= Beginning of Section =
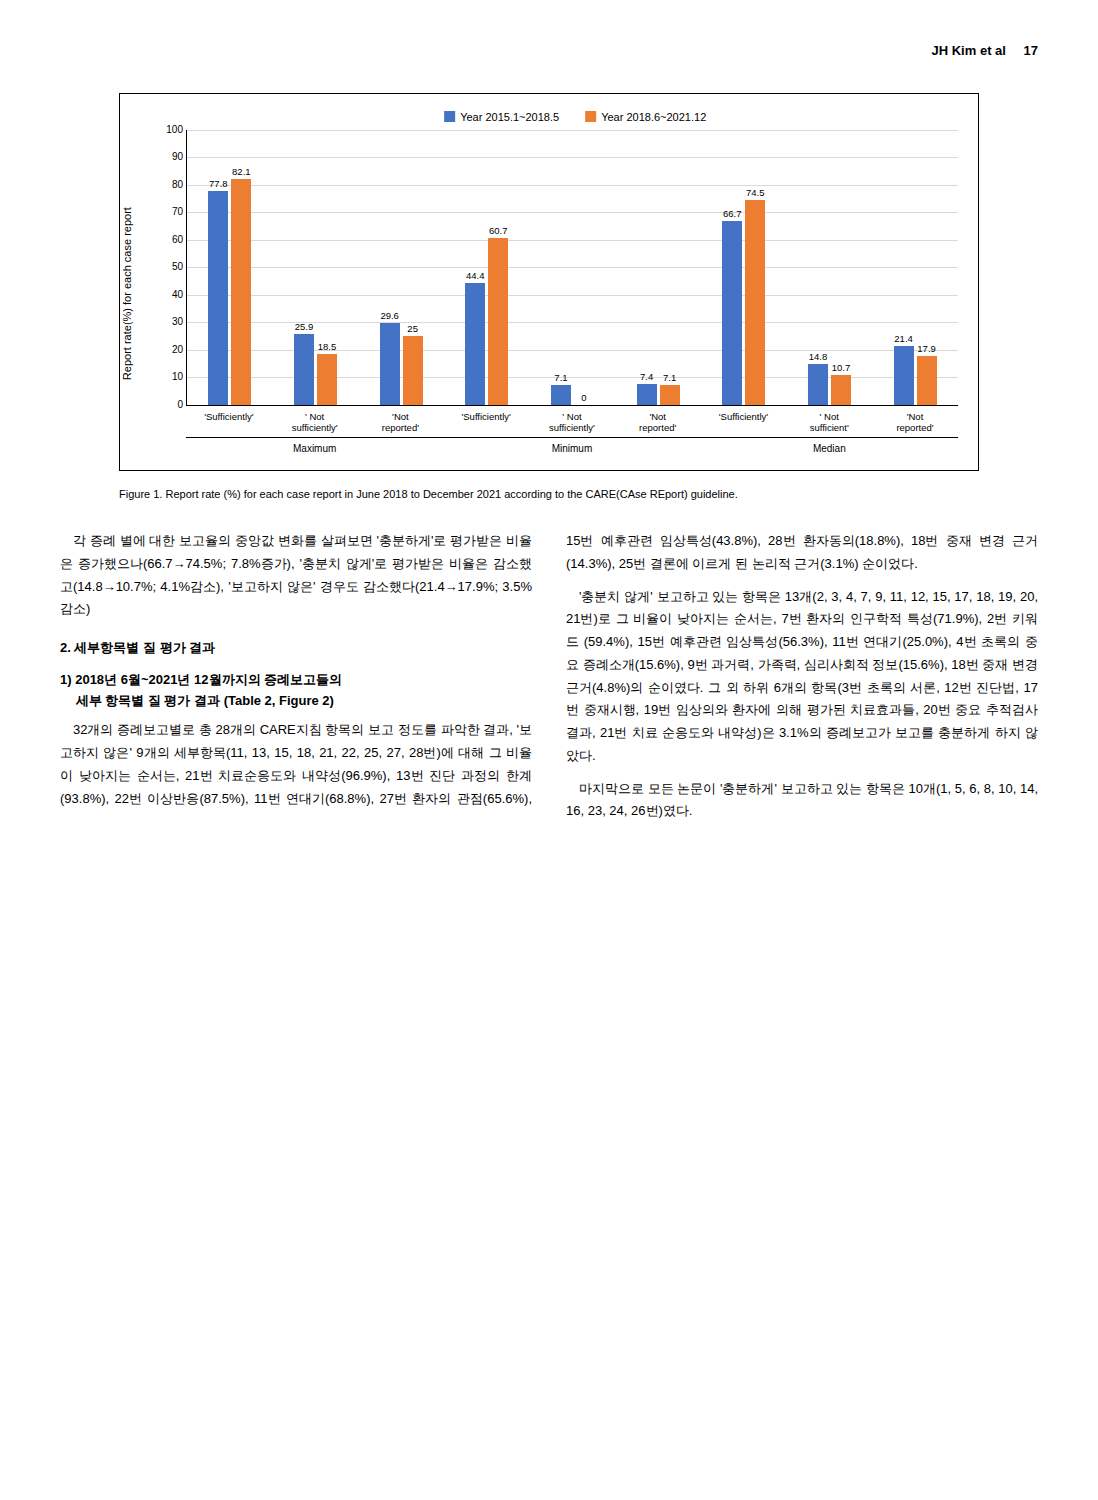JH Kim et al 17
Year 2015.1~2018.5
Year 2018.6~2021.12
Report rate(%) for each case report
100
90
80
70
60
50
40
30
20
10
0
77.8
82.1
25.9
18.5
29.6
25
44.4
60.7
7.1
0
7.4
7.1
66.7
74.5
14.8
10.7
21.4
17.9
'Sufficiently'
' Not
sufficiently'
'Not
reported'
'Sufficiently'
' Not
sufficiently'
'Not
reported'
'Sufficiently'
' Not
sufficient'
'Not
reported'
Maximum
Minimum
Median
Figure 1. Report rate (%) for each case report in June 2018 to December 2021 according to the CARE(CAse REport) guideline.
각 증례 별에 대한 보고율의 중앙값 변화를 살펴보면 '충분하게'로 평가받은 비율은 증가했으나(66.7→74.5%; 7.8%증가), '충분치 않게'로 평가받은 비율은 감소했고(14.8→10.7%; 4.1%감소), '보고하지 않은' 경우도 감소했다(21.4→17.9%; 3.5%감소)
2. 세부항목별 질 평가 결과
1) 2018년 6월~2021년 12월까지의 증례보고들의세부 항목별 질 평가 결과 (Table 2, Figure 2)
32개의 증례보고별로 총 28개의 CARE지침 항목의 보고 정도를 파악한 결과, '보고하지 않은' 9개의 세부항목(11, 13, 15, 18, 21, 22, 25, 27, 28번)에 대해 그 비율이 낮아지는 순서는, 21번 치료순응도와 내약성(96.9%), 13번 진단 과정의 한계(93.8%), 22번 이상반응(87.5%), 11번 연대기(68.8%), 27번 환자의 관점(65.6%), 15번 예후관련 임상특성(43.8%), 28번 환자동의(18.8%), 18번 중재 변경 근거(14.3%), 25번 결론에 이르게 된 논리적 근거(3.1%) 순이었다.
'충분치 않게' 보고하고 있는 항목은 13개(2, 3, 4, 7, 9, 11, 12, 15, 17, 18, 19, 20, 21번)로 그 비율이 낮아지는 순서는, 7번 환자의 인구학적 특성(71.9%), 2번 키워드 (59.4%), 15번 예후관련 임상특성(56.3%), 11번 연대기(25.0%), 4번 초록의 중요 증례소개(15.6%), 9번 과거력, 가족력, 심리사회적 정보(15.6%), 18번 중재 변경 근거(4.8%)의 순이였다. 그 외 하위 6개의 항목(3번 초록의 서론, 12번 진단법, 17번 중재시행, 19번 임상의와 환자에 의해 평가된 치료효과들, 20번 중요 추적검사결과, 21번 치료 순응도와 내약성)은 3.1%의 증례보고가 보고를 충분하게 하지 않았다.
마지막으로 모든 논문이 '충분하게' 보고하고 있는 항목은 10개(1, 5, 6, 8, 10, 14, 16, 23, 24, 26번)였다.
= End of Section =
### Assignment
Leave out the pictures and print each record exactly as it stands.

### Exercise output
JH Kim et al 17
Year 2015.1~2018.5
Year 2018.6~2021.12
Report rate(%) for each case report
100
90
80
70
60
50
40
30
20
10
0
77.8
82.1
25.9
18.5
29.6
25
44.4
60.7
7.1
0
7.4
7.1
66.7
74.5
14.8
10.7
21.4
17.9
'Sufficiently'
' Not
sufficiently'
'Not
reported'
'Sufficiently'
' Not
sufficiently'
'Not
reported'
'Sufficiently'
' Not
sufficient'
'Not
reported'
Maximum
Minimum
Median
Figure 1. Report rate (%) for each case report in June 2018 to December 2021 according to the CARE(CAse REport) guideline.
각 증례 별에 대한 보고율의 중앙값 변화를 살펴보면 '충분하게'로 평가받은 비율은 증가했으나(66.7→74.5%; 7.8%증가), '충분치 않게'로 평가받은 비율은 감소했고(14.8→10.7%; 4.1%감소), '보고하지 않은' 경우도 감소했다(21.4→17.9%; 3.5%감소)
2. 세부항목별 질 평가 결과
1) 2018년 6월~2021년 12월까지의 증례보고들의세부 항목별 질 평가 결과 (Table 2, Figure 2)
32개의 증례보고별로 총 28개의 CARE지침 항목의 보고 정도를 파악한 결과, '보고하지 않은' 9개의 세부항목(11, 13, 15, 18, 21, 22, 25, 27, 28번)에 대해 그 비율이 낮아지는 순서는, 21번 치료순응도와 내약성(96.9%), 13번 진단 과정의 한계(93.8%), 22번 이상반응(87.5%), 11번 연대기(68.8%), 27번 환자의 관점(65.6%), 15번 예후관련 임상특성(43.8%), 28번 환자동의(18.8%), 18번 중재 변경 근거(14.3%), 25번 결론에 이르게 된 논리적 근거(3.1%) 순이었다.
'충분치 않게' 보고하고 있는 항목은 13개(2, 3, 4, 7, 9, 11, 12, 15, 17, 18, 19, 20, 21번)로 그 비율이 낮아지는 순서는, 7번 환자의 인구학적 특성(71.9%), 2번 키워드 (59.4%), 15번 예후관련 임상특성(56.3%), 11번 연대기(25.0%), 4번 초록의 중요 증례소개(15.6%), 9번 과거력, 가족력, 심리사회적 정보(15.6%), 18번 중재 변경 근거(4.8%)의 순이였다. 그 외 하위 6개의 항목(3번 초록의 서론, 12번 진단법, 17번 중재시행, 19번 임상의와 환자에 의해 평가된 치료효과들, 20번 중요 추적검사결과, 21번 치료 순응도와 내약성)은 3.1%의 증례보고가 보고를 충분하게 하지 않았다.
마지막으로 모든 논문이 '충분하게' 보고하고 있는 항목은 10개(1, 5, 6, 8, 10, 14, 16, 23, 24, 26번)였다.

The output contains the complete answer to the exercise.